While Pearson and Spearman correlation measure linear and monotonic association respectively, Kendall's Tau offers a different perspective: it measures association in terms of the probability that two randomly chosen observations are concordant. This pairwise comparison approach produces a statistic with attractive theoretical properties, including more reliable p-values for small samples and a natural probabilistic interpretation.

Concordant and Discordant Pairs¶

Given \(n\) paired observations \((x_1, y_1), \ldots, (x_n, y_n)\), consider any pair of observations \((x_i, y_i)\) and \((x_j, y_j)\) with \(i < j\):

The pair is concordant if \((x_i - x_j)\) and \((y_i - y_j)\) have the same sign, meaning both variables move in the same direction
The pair is discordant if \((x_i - x_j)\) and \((y_i - y_j)\) have opposite signs
The pair is tied if \(x_i = x_j\) or \(y_i = y_j\)

There are \(\binom{n}{2} = \frac{n(n-1)}{2}\) total pairs.

Tau-a¶

The simplest form, Kendall's Tau-a, is defined as

\[ \tau_a = \frac{C - D}{\binom{n}{2}} \]

where \(C\) is the number of concordant pairs and \(D\) is the number of discordant pairs. Tau-a does not adjust for ties, so it can fail to reach \(\pm 1\) even for perfectly monotonic data when ties are present.

Tau-b¶

Kendall's Tau-b adjusts for ties and is defined as

\[ \tau_b = \frac{C - D}{\sqrt{(n_0 - n_1)(n_0 - n_2)}} \]

where:

\(n_0 = \binom{n}{2}\) is the total number of pairs
\(n_1 = \sum_k \binom{t_k}{2}\) counts tied pairs in \(X\) (with \(t_k\) the size of the \(k\)-th group of ties)
\(n_2 = \sum_l \binom{u_l}{2}\) counts tied pairs in \(Y\) (with \(u_l\) the size of the \(l\)-th group of ties)
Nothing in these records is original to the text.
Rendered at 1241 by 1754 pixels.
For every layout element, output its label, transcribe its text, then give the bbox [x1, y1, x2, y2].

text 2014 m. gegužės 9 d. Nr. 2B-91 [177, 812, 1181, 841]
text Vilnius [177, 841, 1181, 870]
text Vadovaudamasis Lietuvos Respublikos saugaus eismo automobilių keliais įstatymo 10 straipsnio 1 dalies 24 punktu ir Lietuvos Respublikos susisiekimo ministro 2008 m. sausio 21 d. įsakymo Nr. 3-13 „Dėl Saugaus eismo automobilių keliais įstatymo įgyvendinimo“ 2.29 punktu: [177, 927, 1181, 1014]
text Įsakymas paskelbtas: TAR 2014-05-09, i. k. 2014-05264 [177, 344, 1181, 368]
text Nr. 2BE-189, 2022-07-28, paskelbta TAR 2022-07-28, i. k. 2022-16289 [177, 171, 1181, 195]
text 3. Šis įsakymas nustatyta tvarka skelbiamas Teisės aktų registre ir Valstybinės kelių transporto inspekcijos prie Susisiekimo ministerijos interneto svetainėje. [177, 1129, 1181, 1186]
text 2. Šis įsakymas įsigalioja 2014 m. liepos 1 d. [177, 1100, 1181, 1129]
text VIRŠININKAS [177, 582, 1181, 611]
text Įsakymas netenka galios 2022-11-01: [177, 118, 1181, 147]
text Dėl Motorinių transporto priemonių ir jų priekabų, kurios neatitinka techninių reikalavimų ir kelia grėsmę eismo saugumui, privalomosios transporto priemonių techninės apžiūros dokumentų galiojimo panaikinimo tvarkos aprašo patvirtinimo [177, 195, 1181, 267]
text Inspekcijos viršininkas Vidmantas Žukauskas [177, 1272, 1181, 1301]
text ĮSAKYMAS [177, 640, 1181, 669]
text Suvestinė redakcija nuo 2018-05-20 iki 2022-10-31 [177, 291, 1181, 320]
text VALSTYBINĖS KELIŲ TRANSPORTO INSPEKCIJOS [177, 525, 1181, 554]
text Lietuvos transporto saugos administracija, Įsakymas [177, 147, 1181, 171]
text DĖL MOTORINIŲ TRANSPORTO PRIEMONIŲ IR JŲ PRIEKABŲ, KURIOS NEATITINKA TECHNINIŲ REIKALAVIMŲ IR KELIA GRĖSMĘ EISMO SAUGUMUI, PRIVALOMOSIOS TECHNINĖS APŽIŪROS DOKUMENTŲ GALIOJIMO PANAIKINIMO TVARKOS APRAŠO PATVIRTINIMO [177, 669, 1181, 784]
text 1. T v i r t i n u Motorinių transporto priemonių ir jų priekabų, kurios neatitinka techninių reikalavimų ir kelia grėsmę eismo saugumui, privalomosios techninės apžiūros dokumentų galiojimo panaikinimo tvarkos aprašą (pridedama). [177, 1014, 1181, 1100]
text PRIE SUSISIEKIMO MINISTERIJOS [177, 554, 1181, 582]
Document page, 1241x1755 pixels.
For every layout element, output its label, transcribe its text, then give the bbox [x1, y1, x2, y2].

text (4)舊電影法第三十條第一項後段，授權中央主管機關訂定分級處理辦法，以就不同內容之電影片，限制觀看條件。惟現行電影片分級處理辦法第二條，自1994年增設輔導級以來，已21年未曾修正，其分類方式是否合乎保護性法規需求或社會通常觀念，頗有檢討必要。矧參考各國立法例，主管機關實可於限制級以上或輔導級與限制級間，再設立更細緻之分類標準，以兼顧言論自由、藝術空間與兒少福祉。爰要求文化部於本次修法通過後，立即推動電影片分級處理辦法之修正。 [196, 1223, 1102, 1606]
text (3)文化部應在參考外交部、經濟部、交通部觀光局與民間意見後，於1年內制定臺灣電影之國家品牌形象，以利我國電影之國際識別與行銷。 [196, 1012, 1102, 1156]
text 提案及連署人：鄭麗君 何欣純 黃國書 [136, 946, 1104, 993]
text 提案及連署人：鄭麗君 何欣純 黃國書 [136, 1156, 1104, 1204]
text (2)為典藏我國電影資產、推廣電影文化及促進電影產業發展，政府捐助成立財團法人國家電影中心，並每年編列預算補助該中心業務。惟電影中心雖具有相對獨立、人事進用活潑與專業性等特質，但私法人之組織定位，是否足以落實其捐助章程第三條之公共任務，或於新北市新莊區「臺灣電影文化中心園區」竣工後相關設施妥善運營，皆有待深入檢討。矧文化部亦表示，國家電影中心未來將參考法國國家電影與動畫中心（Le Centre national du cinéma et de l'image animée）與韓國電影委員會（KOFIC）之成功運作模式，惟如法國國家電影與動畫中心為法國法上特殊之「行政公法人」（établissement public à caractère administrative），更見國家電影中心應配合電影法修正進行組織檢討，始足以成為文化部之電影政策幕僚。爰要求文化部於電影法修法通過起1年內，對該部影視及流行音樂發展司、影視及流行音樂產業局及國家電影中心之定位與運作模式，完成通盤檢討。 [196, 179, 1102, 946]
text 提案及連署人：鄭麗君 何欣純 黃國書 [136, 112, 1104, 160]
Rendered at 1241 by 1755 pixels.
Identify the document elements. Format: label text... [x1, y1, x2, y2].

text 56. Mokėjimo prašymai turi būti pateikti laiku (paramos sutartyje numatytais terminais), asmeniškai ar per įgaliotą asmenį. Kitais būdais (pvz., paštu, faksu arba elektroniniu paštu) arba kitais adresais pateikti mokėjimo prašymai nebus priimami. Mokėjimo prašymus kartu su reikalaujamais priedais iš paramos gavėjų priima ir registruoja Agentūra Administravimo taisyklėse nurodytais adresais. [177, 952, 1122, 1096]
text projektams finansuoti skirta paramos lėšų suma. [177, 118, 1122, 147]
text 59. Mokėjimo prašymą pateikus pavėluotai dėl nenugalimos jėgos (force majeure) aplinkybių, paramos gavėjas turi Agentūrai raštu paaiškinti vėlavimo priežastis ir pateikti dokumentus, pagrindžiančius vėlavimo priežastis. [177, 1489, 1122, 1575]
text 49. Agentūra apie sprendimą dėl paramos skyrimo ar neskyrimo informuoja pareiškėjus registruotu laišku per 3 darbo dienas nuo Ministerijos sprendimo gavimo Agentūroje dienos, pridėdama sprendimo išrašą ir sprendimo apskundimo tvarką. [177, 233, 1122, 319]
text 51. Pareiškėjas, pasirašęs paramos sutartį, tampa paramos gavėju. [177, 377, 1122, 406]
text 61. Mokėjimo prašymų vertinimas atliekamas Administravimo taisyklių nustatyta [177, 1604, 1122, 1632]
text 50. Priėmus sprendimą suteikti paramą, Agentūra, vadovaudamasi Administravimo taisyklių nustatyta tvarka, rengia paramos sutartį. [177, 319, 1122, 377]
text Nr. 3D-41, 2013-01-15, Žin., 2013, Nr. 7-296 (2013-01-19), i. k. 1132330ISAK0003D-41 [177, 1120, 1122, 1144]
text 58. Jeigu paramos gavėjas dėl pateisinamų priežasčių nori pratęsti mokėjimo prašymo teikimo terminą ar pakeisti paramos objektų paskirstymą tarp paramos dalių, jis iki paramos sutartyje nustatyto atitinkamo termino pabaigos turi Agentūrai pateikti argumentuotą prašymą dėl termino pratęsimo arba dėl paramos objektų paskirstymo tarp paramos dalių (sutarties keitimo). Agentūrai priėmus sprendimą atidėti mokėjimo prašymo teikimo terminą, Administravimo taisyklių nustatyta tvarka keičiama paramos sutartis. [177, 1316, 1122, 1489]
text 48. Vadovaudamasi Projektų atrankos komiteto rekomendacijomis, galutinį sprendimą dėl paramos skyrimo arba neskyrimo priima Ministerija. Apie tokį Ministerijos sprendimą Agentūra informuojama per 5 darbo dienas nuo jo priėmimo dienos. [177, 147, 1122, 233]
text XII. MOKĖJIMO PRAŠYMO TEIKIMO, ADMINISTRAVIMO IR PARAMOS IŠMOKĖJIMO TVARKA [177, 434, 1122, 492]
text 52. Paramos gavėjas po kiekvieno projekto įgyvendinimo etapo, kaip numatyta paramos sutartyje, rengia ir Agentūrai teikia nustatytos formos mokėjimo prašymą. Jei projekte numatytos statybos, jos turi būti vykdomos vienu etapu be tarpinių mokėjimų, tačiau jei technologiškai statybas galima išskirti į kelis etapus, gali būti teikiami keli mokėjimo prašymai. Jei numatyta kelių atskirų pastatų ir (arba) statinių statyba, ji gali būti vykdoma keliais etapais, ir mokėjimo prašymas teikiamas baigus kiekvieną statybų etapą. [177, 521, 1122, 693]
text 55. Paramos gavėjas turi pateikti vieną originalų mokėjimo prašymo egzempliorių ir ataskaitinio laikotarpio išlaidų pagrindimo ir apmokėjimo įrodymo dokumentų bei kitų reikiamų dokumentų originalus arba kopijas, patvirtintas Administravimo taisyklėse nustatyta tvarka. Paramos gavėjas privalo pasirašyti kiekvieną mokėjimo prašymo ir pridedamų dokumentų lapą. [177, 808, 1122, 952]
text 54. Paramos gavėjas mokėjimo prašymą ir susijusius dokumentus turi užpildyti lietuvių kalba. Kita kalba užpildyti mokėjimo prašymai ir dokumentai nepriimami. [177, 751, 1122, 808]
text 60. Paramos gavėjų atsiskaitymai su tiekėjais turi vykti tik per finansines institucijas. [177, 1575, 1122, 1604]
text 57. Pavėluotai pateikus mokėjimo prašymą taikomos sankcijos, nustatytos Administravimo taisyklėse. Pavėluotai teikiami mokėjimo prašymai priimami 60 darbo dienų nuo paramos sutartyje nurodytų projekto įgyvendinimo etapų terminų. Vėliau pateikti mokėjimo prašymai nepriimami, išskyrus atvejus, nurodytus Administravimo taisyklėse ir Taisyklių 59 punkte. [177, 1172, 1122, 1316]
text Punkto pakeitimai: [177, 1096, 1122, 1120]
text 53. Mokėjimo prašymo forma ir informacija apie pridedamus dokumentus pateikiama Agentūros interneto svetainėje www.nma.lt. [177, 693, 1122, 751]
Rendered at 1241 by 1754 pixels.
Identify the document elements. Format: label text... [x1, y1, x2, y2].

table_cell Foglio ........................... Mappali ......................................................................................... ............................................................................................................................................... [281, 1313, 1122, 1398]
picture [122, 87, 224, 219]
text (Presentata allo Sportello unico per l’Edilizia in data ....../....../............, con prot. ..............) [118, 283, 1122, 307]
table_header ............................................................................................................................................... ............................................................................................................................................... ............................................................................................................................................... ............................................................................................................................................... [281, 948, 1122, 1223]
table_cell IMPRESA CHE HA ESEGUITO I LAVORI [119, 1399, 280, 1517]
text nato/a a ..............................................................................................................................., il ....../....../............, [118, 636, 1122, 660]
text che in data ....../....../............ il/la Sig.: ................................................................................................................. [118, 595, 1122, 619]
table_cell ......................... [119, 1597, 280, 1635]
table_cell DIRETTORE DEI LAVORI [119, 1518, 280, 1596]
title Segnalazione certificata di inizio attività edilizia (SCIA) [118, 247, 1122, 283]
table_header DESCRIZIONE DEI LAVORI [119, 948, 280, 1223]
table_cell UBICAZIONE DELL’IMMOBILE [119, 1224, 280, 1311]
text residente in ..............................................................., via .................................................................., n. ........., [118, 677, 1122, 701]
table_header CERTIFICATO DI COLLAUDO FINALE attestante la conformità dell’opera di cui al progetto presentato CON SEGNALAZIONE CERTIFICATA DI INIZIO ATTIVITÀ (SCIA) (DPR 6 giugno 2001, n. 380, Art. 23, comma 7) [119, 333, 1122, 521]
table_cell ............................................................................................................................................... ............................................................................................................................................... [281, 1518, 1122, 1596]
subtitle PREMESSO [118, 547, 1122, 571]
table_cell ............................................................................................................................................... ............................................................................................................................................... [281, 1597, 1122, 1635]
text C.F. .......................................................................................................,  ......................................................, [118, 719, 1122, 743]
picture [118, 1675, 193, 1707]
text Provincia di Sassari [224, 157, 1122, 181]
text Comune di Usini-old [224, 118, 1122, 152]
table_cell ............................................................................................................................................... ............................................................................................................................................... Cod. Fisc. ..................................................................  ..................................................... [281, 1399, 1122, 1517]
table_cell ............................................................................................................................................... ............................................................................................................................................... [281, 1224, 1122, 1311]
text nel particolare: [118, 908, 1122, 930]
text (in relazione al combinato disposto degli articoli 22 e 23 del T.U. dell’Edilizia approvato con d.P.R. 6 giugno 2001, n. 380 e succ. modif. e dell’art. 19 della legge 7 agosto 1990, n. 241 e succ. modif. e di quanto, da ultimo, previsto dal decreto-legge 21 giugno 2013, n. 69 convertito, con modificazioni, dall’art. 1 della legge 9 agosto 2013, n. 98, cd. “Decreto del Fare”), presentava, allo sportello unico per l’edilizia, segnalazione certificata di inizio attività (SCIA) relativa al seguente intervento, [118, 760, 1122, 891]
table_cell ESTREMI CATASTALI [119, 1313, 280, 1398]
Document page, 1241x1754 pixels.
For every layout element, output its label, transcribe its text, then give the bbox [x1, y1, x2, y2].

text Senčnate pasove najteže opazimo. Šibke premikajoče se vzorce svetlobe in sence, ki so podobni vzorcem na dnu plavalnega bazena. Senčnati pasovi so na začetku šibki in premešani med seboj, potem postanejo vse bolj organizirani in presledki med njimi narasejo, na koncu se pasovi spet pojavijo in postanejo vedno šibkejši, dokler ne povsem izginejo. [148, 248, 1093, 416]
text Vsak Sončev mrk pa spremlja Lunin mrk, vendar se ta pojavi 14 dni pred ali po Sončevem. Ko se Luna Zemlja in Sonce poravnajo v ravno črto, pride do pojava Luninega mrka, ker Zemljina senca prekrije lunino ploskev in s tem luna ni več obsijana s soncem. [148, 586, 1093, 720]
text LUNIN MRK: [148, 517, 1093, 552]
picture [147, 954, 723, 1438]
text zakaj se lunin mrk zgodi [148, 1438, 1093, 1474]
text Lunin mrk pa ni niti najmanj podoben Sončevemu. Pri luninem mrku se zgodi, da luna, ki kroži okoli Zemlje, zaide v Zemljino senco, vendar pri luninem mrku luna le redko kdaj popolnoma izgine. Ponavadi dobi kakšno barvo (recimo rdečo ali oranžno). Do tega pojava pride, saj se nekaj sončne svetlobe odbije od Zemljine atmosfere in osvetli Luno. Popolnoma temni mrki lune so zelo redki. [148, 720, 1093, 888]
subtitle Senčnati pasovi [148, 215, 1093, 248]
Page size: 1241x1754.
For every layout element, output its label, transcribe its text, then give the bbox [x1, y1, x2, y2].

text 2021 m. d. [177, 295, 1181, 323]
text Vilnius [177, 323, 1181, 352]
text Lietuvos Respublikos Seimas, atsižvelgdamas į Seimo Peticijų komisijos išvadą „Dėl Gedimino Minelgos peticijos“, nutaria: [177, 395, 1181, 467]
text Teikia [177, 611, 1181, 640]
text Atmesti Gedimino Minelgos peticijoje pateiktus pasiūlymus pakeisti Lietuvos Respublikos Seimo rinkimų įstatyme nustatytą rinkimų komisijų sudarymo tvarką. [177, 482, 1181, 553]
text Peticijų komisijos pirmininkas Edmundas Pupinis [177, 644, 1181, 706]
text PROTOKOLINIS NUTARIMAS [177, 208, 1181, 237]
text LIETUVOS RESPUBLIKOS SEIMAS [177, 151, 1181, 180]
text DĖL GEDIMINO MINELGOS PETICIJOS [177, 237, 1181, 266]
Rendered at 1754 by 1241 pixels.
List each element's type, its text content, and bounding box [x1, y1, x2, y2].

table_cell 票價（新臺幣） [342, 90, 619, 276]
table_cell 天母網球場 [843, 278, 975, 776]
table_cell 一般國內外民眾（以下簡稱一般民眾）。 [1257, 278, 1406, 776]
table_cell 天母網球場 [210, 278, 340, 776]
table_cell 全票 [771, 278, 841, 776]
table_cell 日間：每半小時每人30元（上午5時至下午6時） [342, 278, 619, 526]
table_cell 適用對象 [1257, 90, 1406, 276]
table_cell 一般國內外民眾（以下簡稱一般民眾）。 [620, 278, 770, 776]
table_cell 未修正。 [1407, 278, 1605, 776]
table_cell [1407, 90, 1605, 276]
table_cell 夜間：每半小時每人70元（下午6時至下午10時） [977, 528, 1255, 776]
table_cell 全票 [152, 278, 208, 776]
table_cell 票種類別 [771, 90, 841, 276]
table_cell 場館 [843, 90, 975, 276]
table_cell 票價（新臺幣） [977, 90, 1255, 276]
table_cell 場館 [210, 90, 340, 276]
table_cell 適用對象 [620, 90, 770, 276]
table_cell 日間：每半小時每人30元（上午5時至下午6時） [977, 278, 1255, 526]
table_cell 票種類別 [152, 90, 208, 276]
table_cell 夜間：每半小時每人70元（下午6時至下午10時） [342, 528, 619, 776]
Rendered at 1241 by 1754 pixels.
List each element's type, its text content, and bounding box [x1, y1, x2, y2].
When there are no ties, Tau-b reduces to Tau-a.

SciPy Default

The function scipy.stats.kendalltau computes Tau-b by default. This is the appropriate choice for most practical applications, since real data frequently contains ties.

Properties¶

Kendall's Tau shares some properties with other correlation measures while having distinctive characteristics:

Range: \(-1 \leq \tau \leq 1\), with \(\tau = 1\) indicating perfect concordance (all pairs agree) and \(\tau = -1\) indicating perfect discordance
Probabilistic interpretation: \(\tau = P(\text{concordant}) - P(\text{discordant})\) for a randomly chosen pair
Relationship to Spearman: In general \(|\tau| \leq |r_s|\), so Kendall values are typically smaller in magnitude than Spearman values for the same data
Symmetry: \(\tau(X, Y) = \tau(Y, X)\)

Computing Kendall's Tau with SciPy¶

import numpy as np
from scipy import stats

# Generate monotonically related data with some noise
np.random.seed(42)
n = 100
x = np.random.uniform(0, 10, n)
y = 2 * x + np.random.normal(0, 2, n)

# Compute Kendall's Tau-b
tau, p_value = stats.kendalltau(x, y)
print(f"Kendall tau-b = {tau:.4f}, p-value = {p_value:.2e}")

# Compare with Spearman
rho, _ = stats.spearmanr(x, y)
print(f"Spearman rho  = {rho:.4f}")
print(f"|tau| <= |rho|: {abs(tau) <= abs(rho)}")

The p-value tests the null hypothesis \(H_0\!: \tau = 0\) (no association) against the two-sided alternative.

When to Prefer Kendall's Tau

Kendall's Tau is preferred over Spearman in several situations: (1) small sample sizes, where its p-values are more reliable; (2) when a probabilistic interpretation is desired; and (3) when working with ordinal data that contains many ties, since Tau-b handles ties explicitly.

Summary¶

Kendall's Tau measures association by counting concordant and discordant pairs among all observation pairs. Tau-a uses the simple proportion, while Tau-b adjusts for ties in the denominator. The statistic ranges from \(-1\) to \(1\), has a direct probabilistic interpretation, and is available through scipy.stats.kendalltau, which computes Tau-b by default.